10. In this connection reference may be made to another case, State of Kerala v. Alaserry Mohammed : 1978CriLJ925 . The question that was mooted in the above said case was whether the non-compliance with the requirement of Rule 22 of the Prevention of Food Adulteration Rules vitiates the trial or the conviction recorded under Section 16 (1)(a)(i) of the Act. Rule 22 specifies the quantity of sample that is to be sent to the Public Analyst/Director for analysis as specified therein for the various articles of food. In Rajaldas Gurunamal Pamanani v. The State of Maharashtra : 1975CriLJ254 , the above said rule came up for consideration and it was held that 'the Public Analyst did not have the quantities mentioned in the Rules for analysis. The appellant rightly contends that non-compliance with the quantity to be supplied caused not only infraction of the provisions but also injustice. The quantities mentioned are required for correct analysis. Shortage in quantity for analysis is not permitted by the Statute', On the basis of the above judgment a number of prosecutions under the Act failed in various Courts in India. The correctness of the judgment in Pamanani (supra) was doubted and the matter was reconsidered in the case of State of Kerala (supra). Their Lordships overruled the law laid down in Pamanani's case and held that if the quantity sent to the Public Analyst, even though it is less than that prescribed, is sufficient and enables the Public Analyst to make a correct analysis, then merely because the quantity sent was not in strict compliance with the rule will not result in the nullification of the report and obliterate its evidential value and that if the quantity sent is less it is for the Public Analyst to see whether it is sufficient for his analysis or not. A question arose as to what order should be passed in the various cases which had ended in acquittal following the law laid down in Pamanani's case, and in which appeal had been filed. Their Lordships observed as under (at p. 932 of 1978 Cri LJ):
In some cases High Court refused special leave against orders of acquittal; in others some other grounds of attack on the order of conviction were available but were neither gone into nor decided by the High Court; in some others the High Court following the decision of this Court in Pamanani's case recorded orders of acquittal. We also found that, in some cases, the adulteration was of a minor and technical character, although in some it was of, rather, serious nature too. In some cases, decisions were given on the footing that chillies powder is condiment and not spice a matter which we are not deciding. But taking the totality of the facts and circumstances of each case and specially the fact that Pamanani's case has held the field for about three years by now, we did not feel that justice required that we should interfere with the orders of acquittal in all these cases and send some cases back to the High Court while deciding others ourselves by recording orders of conviction, Rule 22 (B) clarifying the law has also been introduced as late as Dec. 1977 although Pamanani's case was decided in Dec, 1974. We were informed at the bar, and so far as we are aware, rightly too, that for non-compliance with the requirements of Rule 22, many cases in different States had ended in acquittal. Decision in many of them became final and only a few could be brought to this Court. Each one of the Food Inspectors concerned had failed , in discharging his duty strictly in accordance with the requirements of the law, and, in such a situation after great harassment, long delay, and expenses which the respondents had to incur, they should not be punished by this Court.
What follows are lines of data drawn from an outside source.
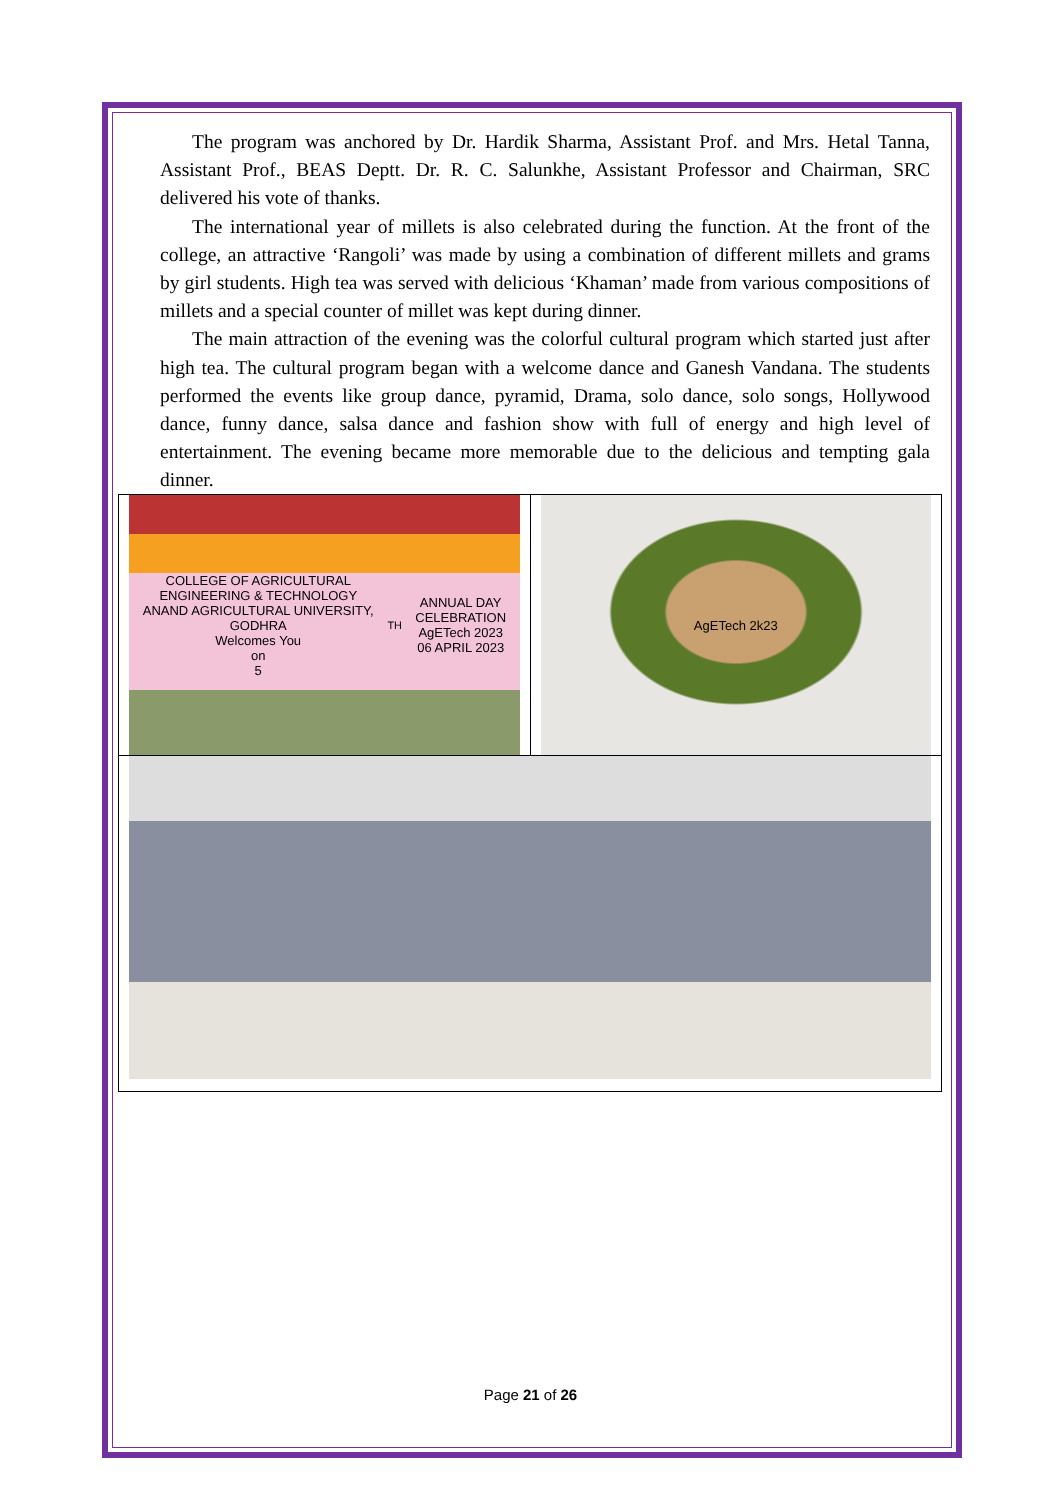The program was anchored by Dr. Hardik Sharma, Assistant Prof. and Mrs. Hetal Tanna, Assistant Prof., BEAS Deptt. Dr. R. C. Salunkhe, Assistant Professor and Chairman, SRC delivered his vote of thanks.
The international year of millets is also celebrated during the function. At the front of the college, an attractive ‘Rangoli’ was made by using a combination of different millets and grams by girl students. High tea was served with delicious ‘Khaman’ made from various compositions of millets and a special counter of millet was kept during dinner.
The main attraction of the evening was the colorful cultural program which started just after high tea. The cultural program began with a welcome dance and Ganesh Vandana. The students performed the events like group dance, pyramid, Drama, solo dance, solo songs, Hollywood dance, funny dance, salsa dance and fashion show with full of energy and high level of entertainment. The evening became more memorable due to the delicious and tempting gala dinner.
COLLEGE OF AGRICULTURAL ENGINEERING & TECHNOLOGY
ANAND AGRICULTURAL UNIVERSITY, GODHRA
Welcomes You
on
5<sup>TH</sup> ANNUAL DAY CELEBRATION
AgETech 2023
06 APRIL 2023
AgETech 2k23
Page 21 of 26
It would be clear from the above decision that their Lordships did not think it proper and advisable to disturb an order of acquittal which was founded on the earlier decision despite that an appeal was filed against that order of acquittal. The case in hand is on a much stronger footing. The case was decided by Ansari, J. on 17th May 1972 following the law laid down in M/s. Rameshwar Chotte Lai which was overruled in 1975. The fresh complaint was filed in February 1976. I feel that justice requires that such a prosecution should not be allowed to be proceeded with.
11. The next point that requires consideration is whether the complaint is barred by limitation under Section 468 of the Code of Criminal Procedure. The learned Magistrate dismissed the plea of the petitioners regarding limitation on the ground that no period of limitation is prescribed for filing of a complaint under the Act. This, in my opinion, is not a correct view. Section 4 of the Code of Criminal Procedure runs as under:
4(1) All offences under the Indian Penal Code shall be investigated, inquired into, tried and otherwise dealt with according to the provisions hereinafter contained.
(2) All offences under any other law shall be investigated, inquired into, tried and otherwise dealt with according to the same provisions, but subject to any enactment for the time being in force regulating the manner or place of investigating, inquiring into, trying or otherwise dealing with such offences.'1 It would be clear from the above provision that the Code of Criminal Procedure contemplates two kinds of offences; one under the Indian Penal Code and other under any other law.
12. Section 468 of the Code of Criminal Procedure is in the following terms:
468, (1) Except as otherwise provided elsewhere in this Code, no court shall take cognizance of an offence of the category specified in Sub-section (2), after the expiry of the period of limitation.
(2) The period of limitation shall be
(a) six months, if the offence is punishable with fine only;
(b) one year, if the offence is punishable with imprisonment for a term not exceeding one year;
(c) three years, if the offence la punishable with imprisonment for a term exceeding one year but not exceeding three years.
From a reading of the above provision it is clear that it makes no distinction between the two kinds of offences. Shri B. T. Singh, counsel for the Corporation, contended that the sample was found to be adulterated due to metallic contamination and presence of extraneous insoluble matters and that the offence committed is liable to be punished with Imprisonment for a term of not less than one year but which may extend to six years and with fine which shall not be less than Rs. 2000/- and, thereforee, Section 468 will not be applicable. Section 16(1-A) provides as under:
(1-A). If any person whether by himself or by any other person on his behalf, imports into India Or manufactures for sale, or stores, sells or distributes.
(i) any article of food which is adulterated within the meaning of any of the Sub-clauses (e) to (1) (both inclusive) of Clause (ia) of Section 2; or
(ii) any adulterant which is injurious to health, he shall, in addition to the penalty to which he may be liable under the provisions of Section 6, be punishable with imprisonment for a term which shall not be less than one year but which may extend to six years and with fine which shall not be less than two thousand rupees:Provided that if such article of food or adulterant, when consumed by any person is likely to cause his death or is likely to cause such harm on his body as would amount to grievous hurt within the meaning of Section 320 of the Indian Penal Code, 45 of 1860, he shall be punishable with imprisonment for a term which shall not be less than three years but which may extend to term of life and with fine which shall not be less than five thousand rupees.
13. The presence of metallic contamination would be injurious to health and the offence would fall under Section 2(e) of the Act which would be punishable under Section 16(1-A) of the Act. In the above view, Section 468 of the Code of j Criminal Procedure would not be applicable on the facts of this case.
14. Before parting with the case, in all fairness to the counsel for the petitioner, I may notice that the counsel had urged that the fresh prosecution would be barred by the rule of issue estoppel and autrefois acquit. The order of discharge of the petitioners was sustained by the High Court on a legal ground and not on merits of the case. I have my doubts if the principle of issue estoppel would be attracted to the facts of this case but I do not feel it necessary to decide this contention in the view of the case I have taken. In the result, I would allow the petition and quash the complaint dated 27th February, 1976.